Total Recall: Star Trek By Tomatometer
In anticipation of the new Trek film, we compare the scores of the old ones.
Sequels that expand upon their predecessors are exceedingly rare -- but then, 1982's Star Trek II: The Wrath of Khan is no ordinary sequel. After ponying up the then-princely sum of $46 million for the first Trek, Paramount was looking for two things: One, a scapegoat for the first film's $136 million global gross (which ended up being series creator Gene Roddenberry, who was exiled from the decision-making process for Khan), and two, someone who could head up a cheaper second installment. That someone was Harve Bennett, a Trek novice who quickly immersed himself in the original series in search of a compelling villain for the sequel -- and found him in Khan Noonien Singh (Ricardo Montalban), a superhuman with a thing for mind-controlling eels. Khan's thrifty aesthetic may have inspired Bennett and director Nicholas Meyer to cut corners wherever possible -- including reusing sets from The Motion Picture -- but the movie didn't skimp on storyline, much to the delight of fans and critics, both of whom rank the series' second chapter at or near the top of the franchise. "Here comes a sequel that's worth its salt," wrote Janet Maslin of the New York Times, concluding "It's everything the first one should have been and wasn't."

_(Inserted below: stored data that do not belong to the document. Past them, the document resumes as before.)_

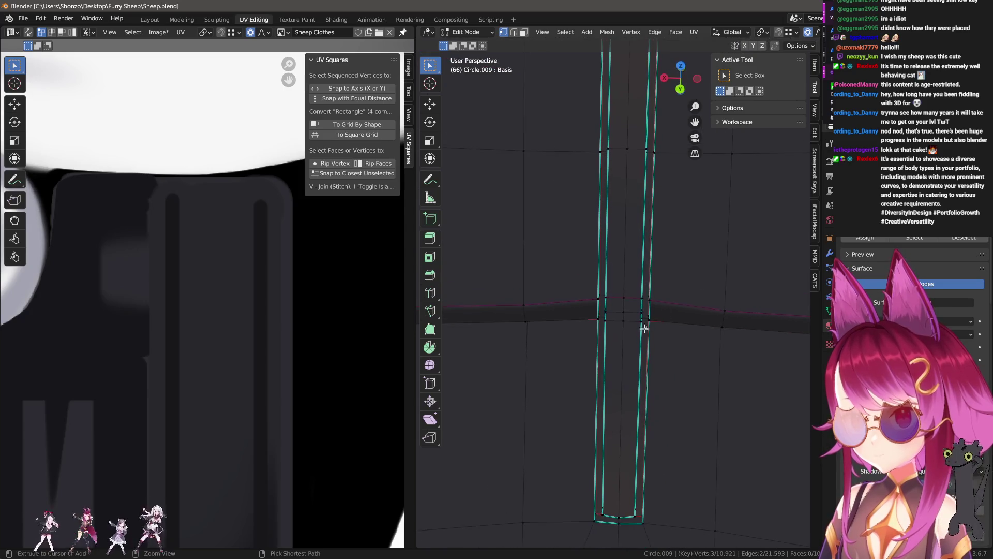
- Back in face mode, select the seam-bounded skirt region showing the strap's long UV strip
click(667, 302)
key(a)
key(alt+a)
key(l)
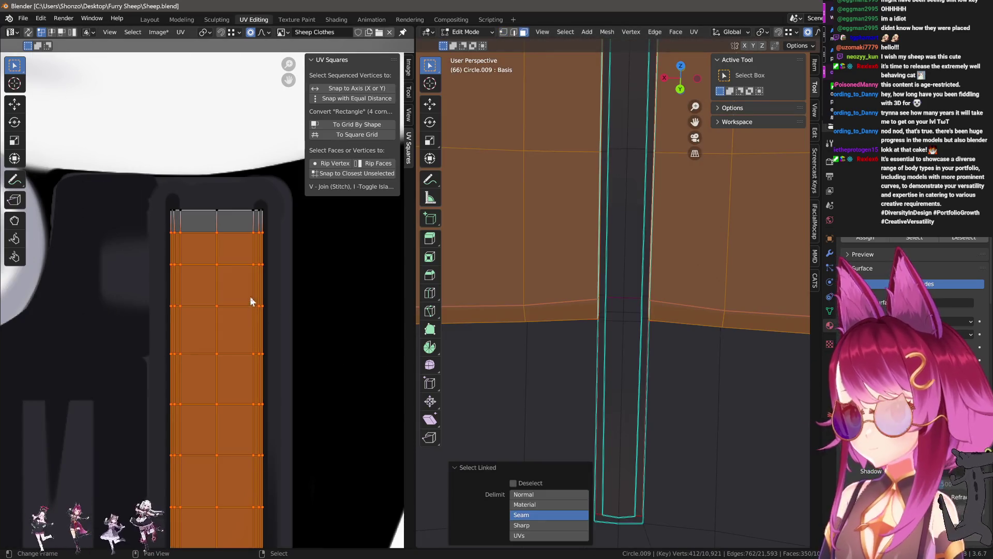
- Unwrap the region and brush-select the vertices of the corner UV edge row
key(u)
click(288, 298)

After three decades, seven films, and four television series, most franchises would have long since exhausted their options -- but as 1996's First Contact proved, the creative horizons of the Star Trek universe were capable of expanding longer and wider than perhaps even Gene Roddenberry could have suspected. Now firmly in control of the franchise, the Next Generation crew -- both onscreen and off -- was able to expand upon themes and characters touched on during its own series, specifically the nature of the endlessly assimilative cybernetic Borg collective. Having already proven a worthy adversary during TNG's run -- particularly during the classic episode in which they assimilated Picard himself -- the Borg now propelled Trek to the best reviews (and some of the highest grosses) in its history. A sequel that both paid tribute to longstanding Trek traditions (TNG vet Jonathan Frakes directed, proving Leonard Nimoy wasn't the only member of the Enterprise crew who could successfully pull double duty) and broke them (Paramount ended decades of parsimony by breaking out $47 million for the budget), First Contact earned the praise of critics like Time's Richard Corliss, who wrote that "it stands proud and apart, accessible even to the Trek-deficient" before decreeing that "this old Star, it seems, has a lot of life in it."